Monday, May 29, 2000,
Chandigarh, India


M A I N   N E W S

Hold time-bound probe
Gavaskar peeved at cricket’s trial by fire

NEW DELHI, May 28 (PTI) — Batting legend Sunil Gavaskar today said, “There may be an odd rotten apple but others are clean”, and called for a time-bound and thorough probe into match-fixing allegations, particularly in the case of current Indian cricket players.

“There may be an odd rotten apple in the pack, but the others are clean and they deserve the cloud of suspicion be taken out over their heads,” Gavaskar said in an interview in Dhaka, the venue of the four-nation Asia Cup tournament.

Gavaskar, who has been advocating for the cleansing of the game, was peeved at the way “cricket’s trial by fire” was on and said “this kind of innuendo cannot continue.”

“A thorough inquiry should be done so that everything comes out above the board and players can go with their heads held high,” the former India skipper said.

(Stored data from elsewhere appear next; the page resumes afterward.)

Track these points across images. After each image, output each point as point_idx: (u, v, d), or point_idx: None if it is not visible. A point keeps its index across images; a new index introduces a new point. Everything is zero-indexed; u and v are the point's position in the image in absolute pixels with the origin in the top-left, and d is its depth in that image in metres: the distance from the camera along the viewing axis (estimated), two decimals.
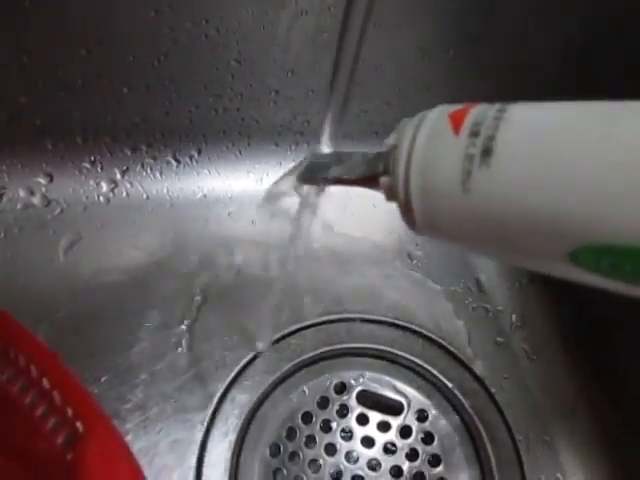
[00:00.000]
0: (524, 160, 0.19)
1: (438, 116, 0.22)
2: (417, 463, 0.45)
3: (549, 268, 0.21)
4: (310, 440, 0.45)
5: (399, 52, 0.50)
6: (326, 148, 0.35)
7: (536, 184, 0.18)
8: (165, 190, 0.54)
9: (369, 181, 0.26)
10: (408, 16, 0.48)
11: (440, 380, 0.48)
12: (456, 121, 0.21)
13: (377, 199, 0.60)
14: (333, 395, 0.47)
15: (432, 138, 0.21)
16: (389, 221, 0.55)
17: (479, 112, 0.21)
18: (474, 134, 0.20)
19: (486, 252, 0.23)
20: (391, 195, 0.24)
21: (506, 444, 0.46)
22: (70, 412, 0.30)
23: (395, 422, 0.46)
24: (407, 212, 0.23)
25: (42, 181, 0.51)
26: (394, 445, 0.45)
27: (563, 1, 0.48)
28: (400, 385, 0.48)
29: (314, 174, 0.31)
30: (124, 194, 0.53)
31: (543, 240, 0.19)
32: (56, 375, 0.32)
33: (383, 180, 0.24)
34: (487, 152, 0.19)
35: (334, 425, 0.46)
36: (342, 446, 0.45)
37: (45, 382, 0.31)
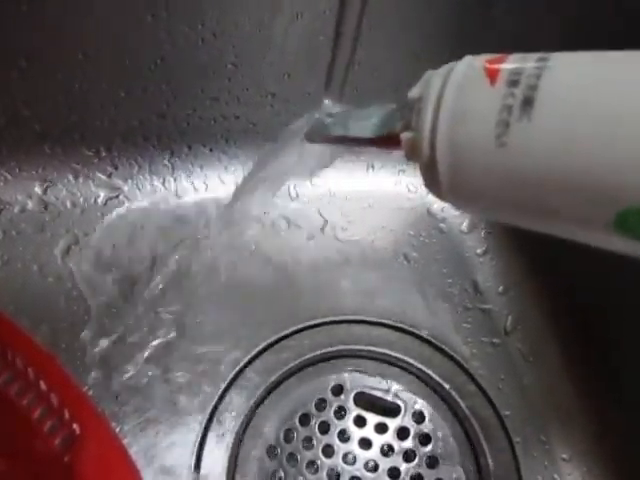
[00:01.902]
0: (570, 112, 0.17)
1: (470, 65, 0.20)
2: (414, 464, 0.45)
3: (591, 235, 0.19)
4: (308, 442, 0.45)
5: (395, 55, 0.50)
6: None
7: (583, 139, 0.16)
8: (162, 193, 0.54)
9: (386, 140, 0.24)
10: (404, 20, 0.48)
11: (437, 381, 0.48)
12: (492, 69, 0.19)
13: (373, 199, 0.60)
14: (331, 397, 0.47)
15: (464, 88, 0.20)
16: (386, 222, 0.55)
17: (518, 59, 0.19)
18: (513, 83, 0.18)
19: (518, 218, 0.21)
20: (413, 153, 0.22)
21: (503, 445, 0.46)
22: (67, 414, 0.31)
23: (392, 424, 0.46)
24: (431, 173, 0.21)
25: (40, 184, 0.51)
26: (391, 447, 0.45)
27: (562, 2, 0.48)
28: (397, 387, 0.48)
29: (324, 133, 0.29)
30: (122, 197, 0.53)
31: (587, 202, 0.17)
32: (53, 377, 0.32)
33: (405, 135, 0.22)
34: (528, 103, 0.17)
35: (332, 427, 0.46)
36: (340, 448, 0.45)
37: (42, 384, 0.31)
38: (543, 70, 0.18)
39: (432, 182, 0.21)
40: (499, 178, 0.19)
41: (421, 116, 0.21)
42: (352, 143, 0.27)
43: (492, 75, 0.19)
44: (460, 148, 0.19)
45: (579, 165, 0.17)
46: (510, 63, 0.19)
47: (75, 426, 0.30)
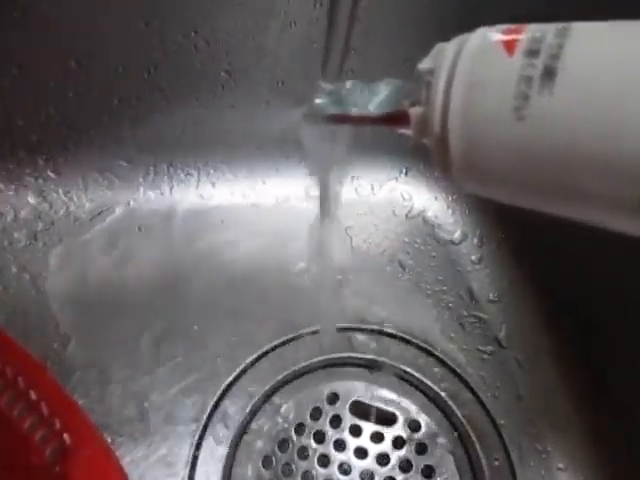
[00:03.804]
0: (597, 84, 0.16)
1: (484, 35, 0.19)
2: (410, 474, 0.44)
3: (616, 219, 0.17)
4: (303, 451, 0.45)
5: (387, 62, 0.50)
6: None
7: (610, 113, 0.15)
8: (156, 202, 0.54)
9: (393, 118, 0.22)
10: (396, 27, 0.48)
11: (433, 390, 0.48)
12: (509, 39, 0.18)
13: (368, 207, 0.60)
14: (326, 406, 0.47)
15: (479, 59, 0.19)
16: (380, 229, 0.55)
17: (537, 29, 0.18)
18: (532, 53, 0.17)
19: (536, 199, 0.19)
20: (422, 129, 0.20)
21: (499, 454, 0.45)
22: (58, 424, 0.30)
23: (388, 433, 0.46)
24: (442, 149, 0.20)
25: (33, 193, 0.51)
26: (387, 456, 0.45)
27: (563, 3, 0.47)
28: (393, 395, 0.47)
29: (325, 113, 0.27)
30: (115, 206, 0.53)
31: (613, 181, 0.16)
32: (43, 387, 0.31)
33: (414, 111, 0.20)
34: (549, 74, 0.16)
35: (327, 436, 0.45)
36: (335, 457, 0.45)
37: (32, 394, 0.31)
38: (565, 39, 0.17)
39: (443, 160, 0.20)
40: (516, 154, 0.18)
41: (432, 88, 0.19)
42: (356, 122, 0.25)
43: (509, 45, 0.18)
44: (474, 121, 0.18)
45: (605, 142, 0.16)
46: (528, 33, 0.18)
47: (66, 436, 0.30)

The world record holder for most number of Test centuries wanted a time-frame to be set for current players to get a “verdict” so that they can carry on with their game.

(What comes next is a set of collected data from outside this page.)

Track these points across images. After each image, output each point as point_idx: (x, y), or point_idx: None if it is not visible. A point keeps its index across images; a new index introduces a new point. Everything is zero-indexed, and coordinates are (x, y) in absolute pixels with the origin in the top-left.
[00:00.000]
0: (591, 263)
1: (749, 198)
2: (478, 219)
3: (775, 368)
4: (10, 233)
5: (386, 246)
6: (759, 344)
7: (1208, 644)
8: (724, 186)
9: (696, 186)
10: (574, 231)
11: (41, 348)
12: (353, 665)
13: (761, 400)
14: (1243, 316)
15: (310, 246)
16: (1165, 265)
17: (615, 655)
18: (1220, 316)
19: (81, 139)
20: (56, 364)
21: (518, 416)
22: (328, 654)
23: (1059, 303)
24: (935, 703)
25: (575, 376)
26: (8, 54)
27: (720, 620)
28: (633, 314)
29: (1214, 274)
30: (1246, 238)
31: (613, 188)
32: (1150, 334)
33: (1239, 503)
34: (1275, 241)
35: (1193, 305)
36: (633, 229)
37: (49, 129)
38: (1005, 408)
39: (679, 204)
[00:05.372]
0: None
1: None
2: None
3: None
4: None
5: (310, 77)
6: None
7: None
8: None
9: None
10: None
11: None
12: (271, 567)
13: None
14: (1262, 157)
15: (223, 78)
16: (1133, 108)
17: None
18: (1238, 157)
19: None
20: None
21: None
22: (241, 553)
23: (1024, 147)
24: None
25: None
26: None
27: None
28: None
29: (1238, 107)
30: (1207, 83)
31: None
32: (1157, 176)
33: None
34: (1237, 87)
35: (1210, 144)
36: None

“I certainly would like to see a time-frame set for current players... before the next season starts in September,” Gavaskar, who is here as television commentator, said.

“Inquiries regarding former players and administrators can take as long as authorities want,” he said adding players must know their fate before the new season begins.

Gavaskar conceded that media had to play the role of a watchdog in exposing any wrongdoings in cricket, “but they have to decide where to draw the line.”

“It should not be carried away one way or the other. Media should remember that reputation is built over years,” Gavaskar said in an obvious reference to the secret videotapes made public by a website here yesterday — mostly shot by former all-rounder Manoj Prabhakar using a hidden camera — which made fresh corruption allegations with mention made of some more players.

Gavaskar hoped greater good and commonsense will pevail in all this, but said if there was any suspicion, if somebody has said something, “media has to be the best judge of themselves and should not get carried away by their own likes and dislikes”.

The former opener was aghast at the ease with which people were approaching media to be in the spotlight.

“If you’ve been in the spotlight which is lost now then there is a tendency to rush to the media. That temptation to get back into the spotlight is dangerous,” he said.

He did not rule out the possibility of some people using the situation to settle old scores.

“That may well be the case. Some people might have some grudge from the past which they want to settle now, but at the end of the day greater good will prevail,” he said.

Gavaskar said life bans alone may not serve the purpose and urged the International Cricket Council to delete all records of any player found guilty. “This is apart from the law of the land which will decide on what punishment should be given to them,” he said.